Review Summary: More weight.
In the book that accompanies Giles Corey
, Dan Barrett makes an interesting point. Giles Corey had the choice between being hanged and being crushed to death by stones, and he chose to be crushed. “He made them murder him. He made it ugly.” Being hanged is ugly as well, but it's at least quick provided nothing goes wrong, and relatively neat unless the body is left on display afterward. With the Giles Corey
project, Barrett chose both. The book is like being hung at the gallows, a relatively neat package that can be read in an hour or less, capable of stirring ugly thoughts but only if you dwell on it for too long. And at the end, there is hope, or if not hope, at least acceptance that as long as you aren't dead, life is going to proceed. Relatively neat, you see. Not strictly an ideal outlook, but good enough.
the album takes more of an influence from Giles Corey the historical figure (although the book is named after him, he is only mentioned at the end; however, it is the book's most important section). It works almost in reverse. The first song is arguably the heaviest tonally and also the most interesting as it pertains to the cause of the project as a whole. While the entire album contains samples of EVP recordings, etc., it is “The Haunting Presence” that contains a snippet of Barrett's own recording, purportedly containing a whole bunch of noise that was made while he was unconscious for an hour. It's disconcerting enough without having read the book, but I was admittedly hesitant to listen to the track again after reading it, even if I am skeptical of the veracity of Barrett's claim. The “reverse-crush” effect is quite fitting; if we assume the album starts at the height of Barrett's depression and ends at the cessation, then the extremely discomfiting nature of “The Haunting Presence” makes sense and cements its place as the most suffocating track on the album.
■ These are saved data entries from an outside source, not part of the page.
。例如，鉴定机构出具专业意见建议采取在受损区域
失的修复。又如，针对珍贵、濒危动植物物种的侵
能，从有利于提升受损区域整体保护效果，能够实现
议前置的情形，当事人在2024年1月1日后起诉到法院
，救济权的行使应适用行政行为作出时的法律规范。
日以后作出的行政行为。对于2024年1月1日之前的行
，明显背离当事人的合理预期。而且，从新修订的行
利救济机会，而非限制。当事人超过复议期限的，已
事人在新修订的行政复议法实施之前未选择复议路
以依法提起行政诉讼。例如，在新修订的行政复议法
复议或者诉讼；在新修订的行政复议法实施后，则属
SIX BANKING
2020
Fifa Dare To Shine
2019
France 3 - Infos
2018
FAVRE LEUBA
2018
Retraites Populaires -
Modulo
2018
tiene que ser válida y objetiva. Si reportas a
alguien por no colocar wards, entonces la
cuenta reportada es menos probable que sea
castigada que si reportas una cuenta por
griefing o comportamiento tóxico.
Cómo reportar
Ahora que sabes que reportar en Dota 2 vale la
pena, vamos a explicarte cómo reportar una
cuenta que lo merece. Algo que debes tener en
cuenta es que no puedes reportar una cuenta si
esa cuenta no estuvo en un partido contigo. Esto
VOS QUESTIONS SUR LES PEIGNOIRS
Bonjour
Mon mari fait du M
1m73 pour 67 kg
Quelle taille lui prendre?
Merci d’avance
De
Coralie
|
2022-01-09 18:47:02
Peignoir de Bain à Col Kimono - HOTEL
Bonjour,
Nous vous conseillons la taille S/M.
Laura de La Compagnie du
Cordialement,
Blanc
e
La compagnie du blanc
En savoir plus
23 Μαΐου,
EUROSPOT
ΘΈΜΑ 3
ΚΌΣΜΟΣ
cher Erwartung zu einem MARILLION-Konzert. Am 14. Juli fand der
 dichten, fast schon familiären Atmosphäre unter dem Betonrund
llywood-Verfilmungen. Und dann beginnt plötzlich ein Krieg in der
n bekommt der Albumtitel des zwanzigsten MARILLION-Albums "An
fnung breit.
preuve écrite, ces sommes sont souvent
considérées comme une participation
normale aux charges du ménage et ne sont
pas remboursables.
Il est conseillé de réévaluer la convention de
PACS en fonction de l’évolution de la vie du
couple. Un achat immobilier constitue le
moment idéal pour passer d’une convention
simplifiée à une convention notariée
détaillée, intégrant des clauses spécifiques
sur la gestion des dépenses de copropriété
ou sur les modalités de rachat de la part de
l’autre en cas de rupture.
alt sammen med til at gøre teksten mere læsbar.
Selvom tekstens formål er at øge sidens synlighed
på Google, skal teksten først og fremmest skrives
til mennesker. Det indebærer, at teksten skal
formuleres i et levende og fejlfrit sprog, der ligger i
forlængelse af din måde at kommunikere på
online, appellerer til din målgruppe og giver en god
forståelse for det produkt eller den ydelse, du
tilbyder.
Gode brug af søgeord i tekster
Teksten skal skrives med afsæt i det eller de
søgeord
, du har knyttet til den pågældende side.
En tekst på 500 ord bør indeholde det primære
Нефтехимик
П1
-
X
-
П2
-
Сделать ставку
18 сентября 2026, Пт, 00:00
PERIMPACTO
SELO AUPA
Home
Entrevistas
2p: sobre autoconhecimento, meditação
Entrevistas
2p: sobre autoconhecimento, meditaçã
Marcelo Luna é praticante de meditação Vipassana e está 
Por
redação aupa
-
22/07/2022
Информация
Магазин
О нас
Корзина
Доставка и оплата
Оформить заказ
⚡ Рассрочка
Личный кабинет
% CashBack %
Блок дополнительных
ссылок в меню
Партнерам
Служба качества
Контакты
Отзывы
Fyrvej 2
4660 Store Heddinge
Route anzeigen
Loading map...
As the record goes on, things lighten up as much as they can for such a bleak project. From the book, we can gather that Barrett is able to recognize beauty in despair and the album shows that. The mid-section of “Spectral Bride” is uncommonly jaunty, “Grave Filled With Books” has a gorgeous conclusion, and “No One Is Ever Going To Want Me”, despite its name and lyrics, is incredibly catchy, especially for the last minute when Barrett repeats, “I want to feel like I feel when I'm asleep.” Barrett's overdubbed vocals are somewhat predictable given the subject matter, but the sheer eeriness of his ghostly droning justifies them (the man really does have a beautiful voice). By book's end, Barrett has conquered his depression at least for the time being, but closer “Buried Above The Ground” hints otherwise, at least at first. Upon subsequent listens, it has a sort of rebellious nature about it, something in the way the horn section, although slightly dissonant, dominates the song as if to respond to Barrett's devils by daring them to bring it on.
Barrett's oft-quoted description of the project is “acoustic music from the end of the Industrial Revolution.” It evokes the era perfectly, sounding at once both like progress and regression, of knowledge and superstition, helping and hindering. For all the changes made to the world around us there are still innate things in humans that will cause us to harm ourselves and to hold ourselves back from our true potential. The best thing about Giles Corey
is that it all seems okay almost in spite of itself, that for all Barrett's attempts to make us inhabit his desolate soundscape, goodness shines through in brief flashes and its light is visible if only for a moment.